I’m more or less dictating this from our last morning in the Venice of the Languedoc, and I don’t know if I’ll be able to include any new photographs below. But I wanted to make sure, while I had the chance and a little time this morning, to get a post in so I’m not scrambling to do it later, on the day we return to Théoule sur Mer, on my birthday. So though I am reporting here before leaving Sete, we’ll see where we are and perhaps have more reflections on this search tomorrow.


And did we find a place to live on this trip? It’s hard to say.


Traveling like this is all the adventure it was cracked up to be, though I’m not sure adventure is exactly what we think it is when we’re not having one. It has very high highs and very low lows. And, at least for us, it seems to crash between them pretty violently.


We found places we loved on this trip. And I think if an apartment that we can actually rent will accommodate us, we could end up living here for a very long time indeed. But it is equally possible that we will never be back here again.


Which is a split in the fabric of reality that shocks me a little to consider. But perhaps that’s the way things go when one tries to build a new life in a new place.

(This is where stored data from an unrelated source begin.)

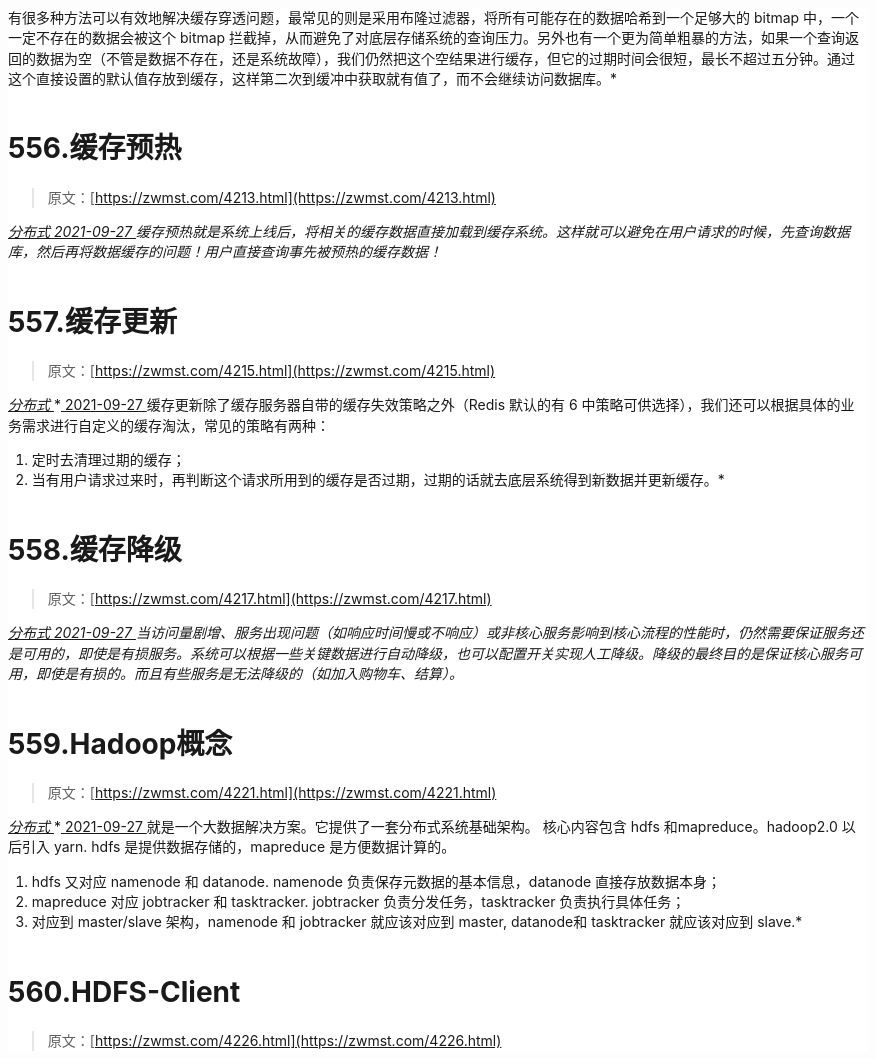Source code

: 有很多种方法可以有效地解决缓存穿透问题，最常见的则是采用布隆过滤器，将所有可能存在的数据哈希到一个足够大的 bitmap 中，一个一定不存在的数据会被这个 bitmap 拦截掉，从而避免了对底层存储系统的查询压力。另外也有一个更为简单粗暴的方法，如果一个查询返回的数据为空（不管是数据不存在，还是系统故障），我们仍然把这个空结果进行缓存，但它的过期时间会很短，最长不超过五分钟。通过这个直接设置的默认值存放到缓存，这样第二次到缓冲中获取就有值了，而不会继续访问数据库。*


# 556.缓存预热

> 原文：[https://zwmst.com/4213.html](https://zwmst.com/4213.html)

   [ *分布式* ](https://zwmst.com/%e5%88%86%e5%b8%83%e5%bc%8f)*[ <time datetime="2021-09-27T23:43:36+08:00"> 2021-09-27 </time> ](https://zwmst.com/4213.html)  缓存预热就是系统上线后，将相关的缓存数据直接加载到缓存系统。这样就可以避免在用户请求的时候，先查询数据库，然后再将数据缓存的问题！用户直接查询事先被预热的缓存数据！*


# 557.缓存更新

> 原文：[https://zwmst.com/4215.html](https://zwmst.com/4215.html)

   [ *分布式* ](https://zwmst.com/%e5%88%86%e5%b8%83%e5%bc%8f)*[ <time datetime="2021-09-27T23:46:11+08:00"> 2021-09-27 </time> ](https://zwmst.com/4215.html)  缓存更新除了缓存服务器自带的缓存失效策略之外（Redis 默认的有 6 中策略可供选择），我们还可以根据具体的业务需求进行自定义的缓存淘汰，常见的策略有两种：

1.  定时去清理过期的缓存；
2.  当有用户请求过来时，再判断这个请求所用到的缓存是否过期，过期的话就去底层系统得到新数据并更新缓存。*


# 558.缓存降级

> 原文：[https://zwmst.com/4217.html](https://zwmst.com/4217.html)

   [ *分布式* ](https://zwmst.com/%e5%88%86%e5%b8%83%e5%bc%8f)*[ <time datetime="2021-09-27T23:56:48+08:00"> 2021-09-27 </time> ](https://zwmst.com/4217.html)  当访问量剧增、服务出现问题（如响应时间慢或不响应）或非核心服务影响到核心流程的性能时，仍然需要保证服务还是可用的，即使是有损服务。系统可以根据一些关键数据进行自动降级，也可以配置开关实现人工降级。降级的最终目的是保证核心服务可用，即使是有损的。而且有些服务是无法降级的（如加入购物车、结算）。*


# 559.Hadoop概念

> 原文：[https://zwmst.com/4221.html](https://zwmst.com/4221.html)

   [ *分布式* ](https://zwmst.com/%e5%88%86%e5%b8%83%e5%bc%8f)*[ <time datetime="2021-09-28T00:01:10+08:00"> 2021-09-27 </time> ](https://zwmst.com/4221.html)  就是一个大数据解决方案。它提供了一套分布式系统基础架构。 核心内容包含 hdfs 和mapreduce。hadoop2.0 以后引入 yarn. hdfs 是提供数据存储的，mapreduce 是方便数据计算的。

1.  hdfs 又对应 namenode 和 datanode. namenode 负责保存元数据的基本信息，datanode 直接存放数据本身；
2.  mapreduce 对应 jobtracker 和 tasktracker. jobtracker 负责分发任务，tasktracker 负责执行具体任务；
3.  对应到 master/slave 架构，namenode 和 jobtracker 就应该对应到 master, datanode和 tasktracker 就应该对应到 slave.*


# 560.HDFS-Client

> 原文：[https://zwmst.com/4226.html](https://zwmst.com/4226.html)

Saturday, October 25, 2025

Still going home






We are surprisingly still on the road, which is a strange concept because we are on the road from being on the road, looking for our home across France. Today we are leaving the town where we’ve spent most of the past week. We extended our stay here a little in our eagerness to find a place to live, and now we’re headed back to the Côte d’Azur, but not to go home. Only to go to Cannes, to take a better look at that city, which we loved as well, though it is very different in many ways from where we are now.

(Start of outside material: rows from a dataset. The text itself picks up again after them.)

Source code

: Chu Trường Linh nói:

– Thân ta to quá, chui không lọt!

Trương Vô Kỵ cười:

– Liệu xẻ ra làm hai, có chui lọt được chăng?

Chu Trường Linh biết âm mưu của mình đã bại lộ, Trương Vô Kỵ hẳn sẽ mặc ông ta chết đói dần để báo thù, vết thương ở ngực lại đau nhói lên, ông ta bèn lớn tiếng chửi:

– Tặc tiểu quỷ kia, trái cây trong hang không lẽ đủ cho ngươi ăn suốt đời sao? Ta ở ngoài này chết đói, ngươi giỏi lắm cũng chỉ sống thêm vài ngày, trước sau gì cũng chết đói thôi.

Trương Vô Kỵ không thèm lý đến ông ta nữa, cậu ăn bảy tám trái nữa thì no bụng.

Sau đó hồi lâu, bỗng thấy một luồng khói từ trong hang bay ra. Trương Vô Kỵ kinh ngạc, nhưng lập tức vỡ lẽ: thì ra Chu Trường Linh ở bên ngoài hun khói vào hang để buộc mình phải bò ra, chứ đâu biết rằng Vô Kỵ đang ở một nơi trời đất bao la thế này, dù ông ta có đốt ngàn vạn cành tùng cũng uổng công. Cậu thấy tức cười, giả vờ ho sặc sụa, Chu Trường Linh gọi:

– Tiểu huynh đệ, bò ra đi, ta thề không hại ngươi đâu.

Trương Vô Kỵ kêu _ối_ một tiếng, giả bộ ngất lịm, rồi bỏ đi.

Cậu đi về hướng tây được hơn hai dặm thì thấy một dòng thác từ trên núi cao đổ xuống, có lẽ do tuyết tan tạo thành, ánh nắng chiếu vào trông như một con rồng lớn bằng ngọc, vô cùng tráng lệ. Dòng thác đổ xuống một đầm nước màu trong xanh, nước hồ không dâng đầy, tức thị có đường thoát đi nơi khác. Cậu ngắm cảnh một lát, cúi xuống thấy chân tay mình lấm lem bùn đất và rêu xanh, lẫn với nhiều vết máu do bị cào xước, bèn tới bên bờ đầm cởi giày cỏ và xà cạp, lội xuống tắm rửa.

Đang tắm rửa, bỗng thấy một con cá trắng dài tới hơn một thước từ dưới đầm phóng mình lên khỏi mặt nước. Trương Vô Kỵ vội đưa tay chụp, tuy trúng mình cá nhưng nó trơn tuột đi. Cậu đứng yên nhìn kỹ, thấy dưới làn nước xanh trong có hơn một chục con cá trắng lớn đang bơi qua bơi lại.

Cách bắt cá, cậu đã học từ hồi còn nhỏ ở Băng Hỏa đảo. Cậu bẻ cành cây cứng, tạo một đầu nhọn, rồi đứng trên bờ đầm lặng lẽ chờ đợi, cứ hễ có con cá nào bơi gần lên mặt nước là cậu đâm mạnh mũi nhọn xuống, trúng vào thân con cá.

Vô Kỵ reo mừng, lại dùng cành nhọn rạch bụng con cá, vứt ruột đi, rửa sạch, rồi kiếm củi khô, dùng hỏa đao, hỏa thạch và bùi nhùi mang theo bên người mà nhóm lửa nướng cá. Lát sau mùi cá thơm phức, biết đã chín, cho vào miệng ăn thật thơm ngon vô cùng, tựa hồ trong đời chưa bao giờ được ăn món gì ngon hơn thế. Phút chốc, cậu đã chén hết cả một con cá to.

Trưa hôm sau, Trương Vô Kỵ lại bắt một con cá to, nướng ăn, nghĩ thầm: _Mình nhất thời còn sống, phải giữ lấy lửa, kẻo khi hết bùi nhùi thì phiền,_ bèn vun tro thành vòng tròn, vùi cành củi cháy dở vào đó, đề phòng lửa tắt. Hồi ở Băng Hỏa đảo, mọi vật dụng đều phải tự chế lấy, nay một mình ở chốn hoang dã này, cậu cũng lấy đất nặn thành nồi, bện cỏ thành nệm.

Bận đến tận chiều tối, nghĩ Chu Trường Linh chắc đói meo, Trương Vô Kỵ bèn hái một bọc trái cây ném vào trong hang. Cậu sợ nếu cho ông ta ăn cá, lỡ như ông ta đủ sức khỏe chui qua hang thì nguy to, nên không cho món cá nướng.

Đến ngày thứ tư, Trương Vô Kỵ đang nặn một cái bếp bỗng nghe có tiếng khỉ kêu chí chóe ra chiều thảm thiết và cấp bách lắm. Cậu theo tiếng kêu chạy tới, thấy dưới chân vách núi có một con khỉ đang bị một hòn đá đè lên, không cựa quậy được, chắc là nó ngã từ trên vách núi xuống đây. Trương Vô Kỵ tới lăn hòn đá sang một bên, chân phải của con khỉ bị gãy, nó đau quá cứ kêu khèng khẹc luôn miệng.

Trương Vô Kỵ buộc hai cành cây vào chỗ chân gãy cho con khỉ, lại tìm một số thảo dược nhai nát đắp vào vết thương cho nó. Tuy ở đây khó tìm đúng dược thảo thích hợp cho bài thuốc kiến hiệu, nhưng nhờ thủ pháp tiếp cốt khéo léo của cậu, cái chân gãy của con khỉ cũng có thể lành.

So I am once again reporting, more unevenly, from the road, though as faithfully as ever. I have a few more postcards, so to speak, in the pictures below, though I’m not sure how different they are from yesterday. Maybe one of them captures the sea view from the neighborhood we relocated to on this trip.


Expect slightly sketchy posts for another couple of days. We’ll be in what functions as our temporary home in Théoule sur Mer soon, and I’ll be working on my computer once again.























































































































































































Friday, October 24, 2025

Nomads








We are still on the road looking for a home. We seem to be getting down to what and where we want but whether pretty France can accommodate us remains an open question. This means that I am poking out this message faithfully on my phone and will now share a random assortment of photos in various styles, some raw and some finished, of where we’ve been. This will likely be the plan until we get back home in a couple of days.